Challenges to Setting Efficient Tolls and Road Prices

Setting the "right" toll for a targeted toll facility or network is straightforward in theory but often difficult in practice. First, setting tolls based on congestion, road damage, and other costs can be difficult, as the right prices are hard to determine and implement. Second, there is the potential conflict between the price that optimizes the use of the road or network and the price that generates sufficient revenue to pay for it, as the optimal price can vary over the life of the road.56

For targeted tolling and pricing, the most common tolling methods use a limited set of rates that do not vary by time of day and thus may not cover the full costs of system use. The cost of building, maintaining, and operating a road or network can be combined with information on traffic levels and theories on price elasticity, as well as other revenue goals and policies, to determine appropriate pricing. But setting pricing rates is politically challenging and incorporates a much greater range of issues than simple cost calculations. Some kinds of private participation may facilitate easier toll rate adjustments over time, but even concession arrangements typically include guidelines or restrictions on price setting.

Setting rates for a comprehensive road pricing system could present more challenges. Determining the optimal pricing system would require information on levels of congestion, its variation by location and time, and the amount of road damage a vehicle does. This in turn could lead to a complex set of prices that might be confusing to users. Prices set on this basis are not likely to generate exactly the revenue needed for maintenance and expansion of the existing system. Over time, the price signals could guide investment to bring these closer in line, but initial applications would likely be more problematic.

Identifying the optimal set of prices on a network is also complex and challenging. In particular, recent research indicates that setting the same price on all lanes of the same freeway may not be appropriate. A Brookings Institution report examined ways to set prices, recognizing that drivers are not homogenous. It identifies the so-called limited two-route HOT network as providing the highest consumer gain. This option calls for tolling all lanes but at two different toll levels (one free-flowing and one more congested), with carpools free in either lane.57 Extending these complications out to full road pricing would compound the complexity.
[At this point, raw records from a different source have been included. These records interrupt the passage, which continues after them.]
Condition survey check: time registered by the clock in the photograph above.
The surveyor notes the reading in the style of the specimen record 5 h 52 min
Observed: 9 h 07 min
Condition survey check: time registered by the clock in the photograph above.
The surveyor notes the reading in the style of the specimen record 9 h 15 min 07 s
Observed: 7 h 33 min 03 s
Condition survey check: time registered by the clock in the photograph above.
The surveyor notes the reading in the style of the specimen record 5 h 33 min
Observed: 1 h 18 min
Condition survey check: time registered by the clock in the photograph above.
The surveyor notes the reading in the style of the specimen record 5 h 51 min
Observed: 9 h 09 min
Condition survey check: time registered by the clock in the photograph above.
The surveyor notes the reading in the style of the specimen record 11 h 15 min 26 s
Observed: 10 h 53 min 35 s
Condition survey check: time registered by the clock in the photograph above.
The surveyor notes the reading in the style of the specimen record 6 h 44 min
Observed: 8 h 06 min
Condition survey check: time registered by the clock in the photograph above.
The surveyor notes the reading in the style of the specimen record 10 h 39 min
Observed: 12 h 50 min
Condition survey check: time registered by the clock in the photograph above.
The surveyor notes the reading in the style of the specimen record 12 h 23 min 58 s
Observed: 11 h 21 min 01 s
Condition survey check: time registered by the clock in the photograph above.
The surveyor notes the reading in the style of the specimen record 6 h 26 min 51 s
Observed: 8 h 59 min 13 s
In addition, some jurisdictions may be tempted to set prices on particular roads to maximize revenue from out-of-jurisdiction travelers. For example, if a road traverses only part of a state, has a high share of out-of-state travelers, and there are few if any alternative routes, state officials may be tempted to set prices higher there in order to maximize revenue from non-residents.
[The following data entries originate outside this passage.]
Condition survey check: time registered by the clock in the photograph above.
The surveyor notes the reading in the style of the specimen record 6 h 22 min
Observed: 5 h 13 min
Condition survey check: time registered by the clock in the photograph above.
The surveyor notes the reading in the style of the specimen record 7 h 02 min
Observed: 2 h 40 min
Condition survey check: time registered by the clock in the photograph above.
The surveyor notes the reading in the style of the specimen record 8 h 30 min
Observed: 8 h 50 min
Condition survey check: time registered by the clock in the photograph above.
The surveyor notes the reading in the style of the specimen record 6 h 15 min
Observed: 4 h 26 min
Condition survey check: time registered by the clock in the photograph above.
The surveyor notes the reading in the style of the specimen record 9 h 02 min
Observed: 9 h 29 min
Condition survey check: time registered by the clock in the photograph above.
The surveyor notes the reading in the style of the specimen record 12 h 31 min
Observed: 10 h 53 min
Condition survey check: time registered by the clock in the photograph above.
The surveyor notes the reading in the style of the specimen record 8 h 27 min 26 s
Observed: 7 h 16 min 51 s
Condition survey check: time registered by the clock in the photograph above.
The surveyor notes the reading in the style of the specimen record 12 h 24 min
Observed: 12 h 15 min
Another hurdle is the interplay of comprehensive charges that could be implemented at various government levels. Technology can allow simultaneous federal, state, and local mileage charges via the same platform, but administering the distribution of funds and operating costs for the system would be more complex than current targeted tolling systems.
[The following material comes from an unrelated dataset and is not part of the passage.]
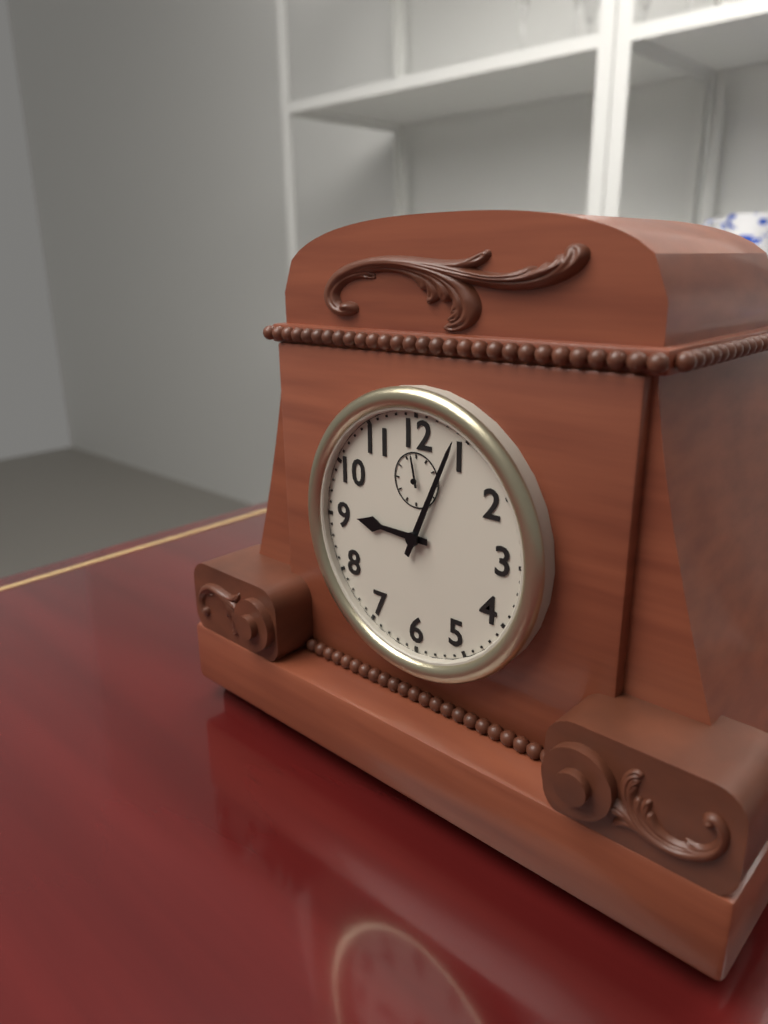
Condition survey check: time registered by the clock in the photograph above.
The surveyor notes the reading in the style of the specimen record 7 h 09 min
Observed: 9 h 04 min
In spite of these challenges, pricing does not have to be perfect to be successful. While charging optimal price levels will be difficult, pricing is highly likely to lead to more effective management of the road system and to generate revenues that are closer to costs than the current surface transportation funding system produces. As one analysis of real-world experience with road pricing stated: "There is enough knowledge on the monetary values of externals costs to start with pricing reform in the transport sector. The remaining gaps are being filled rapidly by ongoing research."58 While this statement may be overly dismissive of the challenges, costs, and complexities associated with implementing pricing, enough is known to move to the next level of planning for the introduction of comprehensive pricing in the United States at some point in the future.